Translational medicine research on the role of key gene network modulation mediated by procyanidin B2 in the precise diagnosis and treatment of multiple sclerosis.

OBJECTIVE

The present study aimed to investigate the potential role and molecular mechanism of procyanidin B2 (PCB2) in the treatment of multiple sclerosis (MS), with the hope of providing novel strategies for the precision treatment of MS.

METHODS

The target genes of PCB2 and the disease-related target genes of MS were gathered from databases like GEO, GeneCards, OMIM, and DisGeNET. R language was employed for the identification of differentially expressed genes (DEGs), unsupervised clustering analysis, immune infiltration analysis, weighted gene co-expression network analysis (WGCNA), Gene Ontology (GO) analysis, and gene set enrichment analysis (GSEA).
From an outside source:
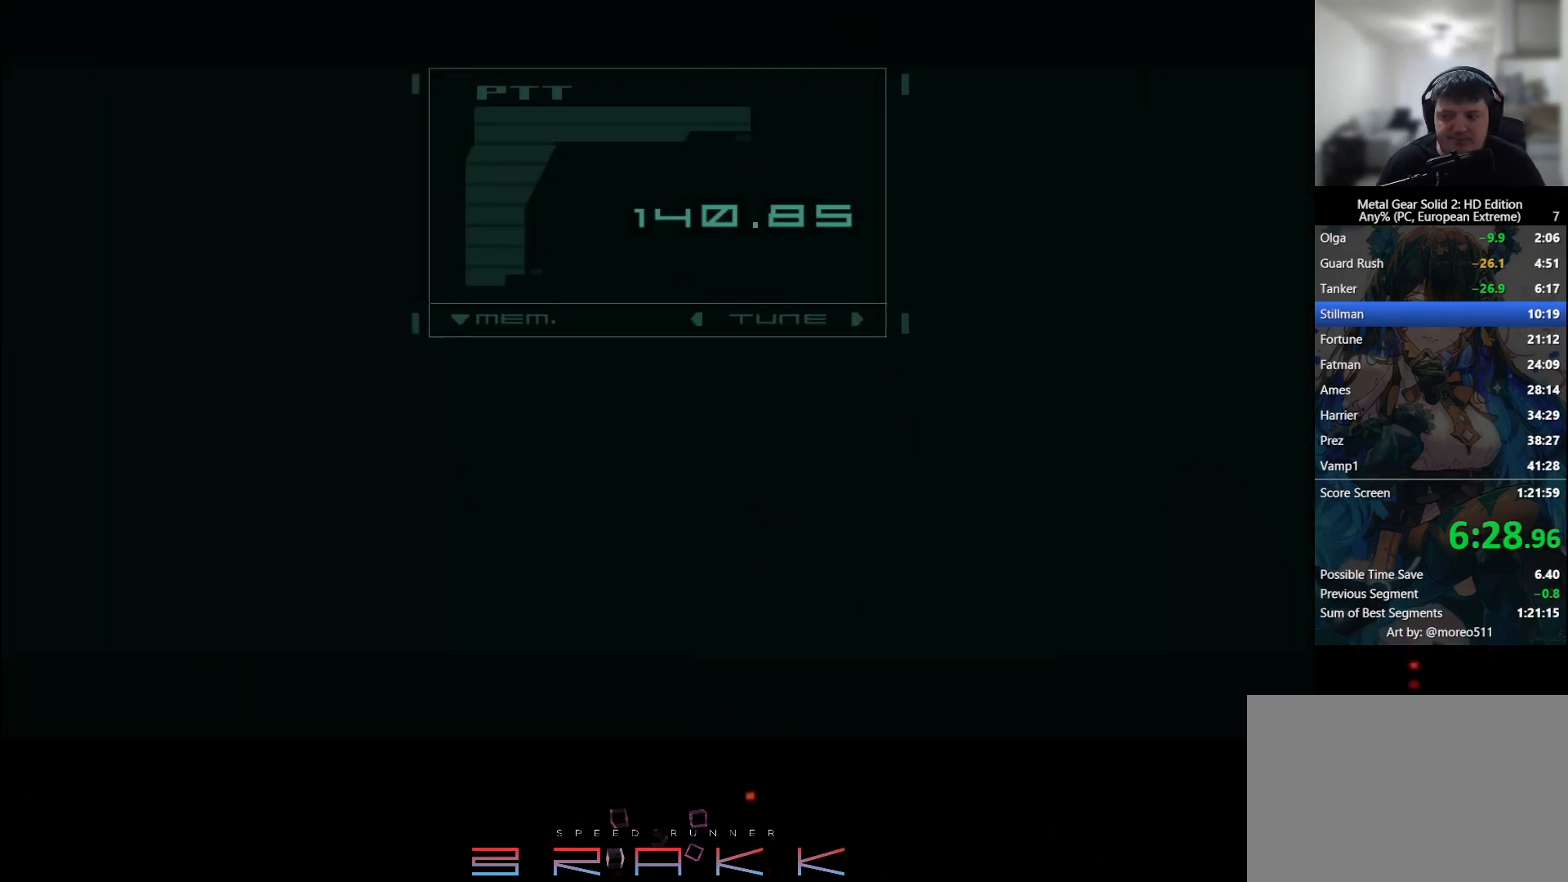
{"buttons": [], "left_stick": "center", "right_stick": "center", "button_events": []}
Eight machine learning algorithms were employed to screen key genes, and nomograms and ROC curves were constructed to assess the value of the screened biomarker genes in MS diagnosis. Through these analyses, four key genes closely associated with the pathogenesis of MS were selected, namely potassium ion channel subfamily H member 2 (KCNH2), prostaglandin-endoperoxide synthase 1 (PTGS1), estrogen receptor 1 (ESR1), and vascular endothelial growth factor A (VEGFA). These genes were significantly enriched in biological processes related to oxidative stress and served as potential targets for PCB2 in treating MS. Moreover, a key gene-transcription factor (TFs)-microRNA (miRNA) regulatory network was established to preliminarily explore the upstream regulatory mechanisms of these genes. Meanwhile, molecular docking and single-gene GSEA enrichment analysis were carried out to verify the interaction between PCB2 and these key genes. Finally, a CPZ (cuprizone)-induced mouse model of MS was set up, and the effects of PCB2 in MS treatment were verified by means of behavioral tests, pathological staining, immunofluorescence staining, ELISA, RT-PCR, and Western blot detection methods.

RESULTS

PCB2 significantly improved behavioral performance in CPZ-induced MS mice, including enhanced motor coordination, reduced anxiety and hyperactivity, and improved spatial learning and memory. Additionally, PCB2 could promote myelin repair and decrease the levels of inflammatory response and oxidative stress in the mouse brain. Specifically, the expression levels of inflammatory factors such as TNF-α, IL-1β, and IL-6 decreased significantly, while the expression level of the anti-inflammatory factor IL-10 increased, and the activities of antioxidant enzymes like CAT, SOD, and GSH-Px increased notably. More importantly, PCB2 could upregulate the expression levels of the KCNH2, PTGS1, ESR1, and VEGFA genes and their related proteins, which may played significant roles in biological processes related to oxidative stress.

CONCLUSION

This study disclosed the potential role of PCB2 in MS treatment by regulating the expression of key genes, providing a theoretical basis and potential therapeutic targets for personalized treatment of MS. PCB2 demonstrates good application prospects in MS treatment. Future research will further validate the clinical application value of these key genes and deeply explore the specific mechanism of PCB2 in MS treatment, aiming to develop more effective treatment regimens for MS.